The interesting thing for our purposes is that this inability used to be expensive to indulge. To escape one's own company, one had to seek out company elsewhere — taverns, courts, theatres, war. There was friction in the system. One often, by default, ended up alone with one's thoughts whether one wished to or not.
Marx wrote in a world where the labor of survival enforced this by other means. The factory worker did not have a boredom problem because the working day did not permit one. He had the inverse — a labor problem in which boredom was the rare reprieve, a stolen interval on the assembly line where the body could be mechanical while the mind, briefly, was not. Marx understood what those intervals were. They were a coiled spring. The hour spent watching a machine you did not own was the hour in which you might begin to notice that you did not own it. The hour was generative. It was, in his reckoning, the precondition for class consciousness.
The Marxist hour is gone. Not because we abolished private ownership of the means of production — we did not — but because we abolished the boredom.
The feed has done what the factory could not. It has filled every interval. Not with work, which would at least give you the dignity of being exploited. With content. The hour in which you might have noticed that you do not own your time is now occupied by content engineered to prevent that noticing.
Pascal's sitting-quietly-in-a-room-alone has been priced out of the market. The room comes with a feed pre-installed.
This is what we mean, technically, by brainrot. Not that people are stupider than they used to be — they are not, on most measures anyway. We mean that the faculty by which a person notices their own condition has been disabled by the saturation of the interval. Marx's coiled spring has been uncoiled, slowly, by a thousand little hands.
I wrote in March on Brett Scott's "Humanity-as-a-Service," which traces the next move: the conversion of human warmth itself into a product. And I wrote against the Luddite reflex earlier this year — Marx makes a brief appearance there, on why machine-smashing was always reactionary. The point under those points is this:
The Marxist diagnosis was that work would be liberated. The Keynesian diagnosis was that the hours would be returned. Both were correct. Neither anticipated the third move. Capital did not need to keep you working. It needed to keep you occupied. The working day was lengthened past the day, into the night, into the weekend, into the toilet, into the bed — and the labor it required of you was no longer your labor at all. It was your attention.
This is in addition to, not instead of, the older labor. For most, the working day in Marx's sense is still on. The shift is still long, the body is still tired, the rent is still due. What has been added on top of that day is a second one — a working day of attention that begins the moment the first one ends, and that runs through every reprieve the first one used to grant. The older alienation has not been retired. A second one has been layered over it: alienation from your own unoccupied mind, in whatever scrap of time you manage to claim, which a thousand systems are competing to ensure you never meet.

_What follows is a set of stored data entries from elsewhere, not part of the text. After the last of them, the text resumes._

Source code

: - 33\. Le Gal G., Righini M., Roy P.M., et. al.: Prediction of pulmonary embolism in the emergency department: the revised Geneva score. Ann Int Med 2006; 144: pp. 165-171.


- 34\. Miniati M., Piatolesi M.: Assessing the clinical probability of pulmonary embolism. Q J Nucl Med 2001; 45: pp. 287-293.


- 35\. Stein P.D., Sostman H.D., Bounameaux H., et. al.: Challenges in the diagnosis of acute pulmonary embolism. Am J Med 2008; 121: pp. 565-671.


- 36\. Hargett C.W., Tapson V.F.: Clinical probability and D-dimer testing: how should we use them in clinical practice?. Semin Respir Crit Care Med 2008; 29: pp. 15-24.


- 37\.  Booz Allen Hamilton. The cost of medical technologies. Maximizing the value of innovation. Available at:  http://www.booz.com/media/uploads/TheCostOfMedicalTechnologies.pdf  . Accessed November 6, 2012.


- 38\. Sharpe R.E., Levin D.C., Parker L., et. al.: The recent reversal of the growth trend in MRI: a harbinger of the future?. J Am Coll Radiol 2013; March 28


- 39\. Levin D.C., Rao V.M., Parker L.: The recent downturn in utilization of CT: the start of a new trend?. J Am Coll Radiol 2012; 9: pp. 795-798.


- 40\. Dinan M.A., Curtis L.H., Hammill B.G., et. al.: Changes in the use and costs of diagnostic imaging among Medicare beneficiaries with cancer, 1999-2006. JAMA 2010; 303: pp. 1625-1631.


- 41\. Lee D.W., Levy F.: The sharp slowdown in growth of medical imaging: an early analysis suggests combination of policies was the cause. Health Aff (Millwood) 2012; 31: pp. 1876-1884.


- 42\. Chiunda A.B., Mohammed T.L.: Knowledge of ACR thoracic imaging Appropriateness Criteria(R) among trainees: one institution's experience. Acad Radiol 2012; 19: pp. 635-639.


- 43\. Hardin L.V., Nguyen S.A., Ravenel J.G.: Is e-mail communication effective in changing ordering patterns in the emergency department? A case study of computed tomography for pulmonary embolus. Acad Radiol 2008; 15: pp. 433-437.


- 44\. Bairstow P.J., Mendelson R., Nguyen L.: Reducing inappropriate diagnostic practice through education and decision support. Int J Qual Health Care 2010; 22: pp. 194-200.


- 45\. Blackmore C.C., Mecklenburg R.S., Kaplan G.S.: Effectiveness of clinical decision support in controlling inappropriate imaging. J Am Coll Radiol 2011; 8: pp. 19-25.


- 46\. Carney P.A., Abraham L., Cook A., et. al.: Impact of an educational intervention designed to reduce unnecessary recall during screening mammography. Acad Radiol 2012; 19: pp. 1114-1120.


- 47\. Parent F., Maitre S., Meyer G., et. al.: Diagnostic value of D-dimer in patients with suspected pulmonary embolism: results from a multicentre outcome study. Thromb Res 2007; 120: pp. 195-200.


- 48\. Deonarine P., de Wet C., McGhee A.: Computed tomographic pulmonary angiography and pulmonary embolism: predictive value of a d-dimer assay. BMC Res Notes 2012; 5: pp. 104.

Aristotle had a word for the leisure that gives rise to thought. It is σχολή — skholē — and the English word school comes directly from it. He thought leisure was the highest condition of a human being because contemplation could only happen there. He did not think leisure was a vacation from work. He thought leisure was the work — the work of the mind on itself, possible only when survival's demands relented.
The σχολή might be returned to you, on something close to the schedule Keynes predicted. Or you might still be fighting for the hour, the way Marx's worker fought for it. Either way: the hour you win is the hour the feed is waiting to absorb. What we are doing with it is not what Aristotle, or Marx, or Keynes hoped. It is what Pascal warned us we would.
The first move, when an inheritance has been mismanaged, is to describe what was inherited.
Otium sine litteris mors est, wrote Seneca. Leisure without literature is death. He was speaking against the saturation of the hour, in his own way and in his own century. The instruments change. The diagnosis does not.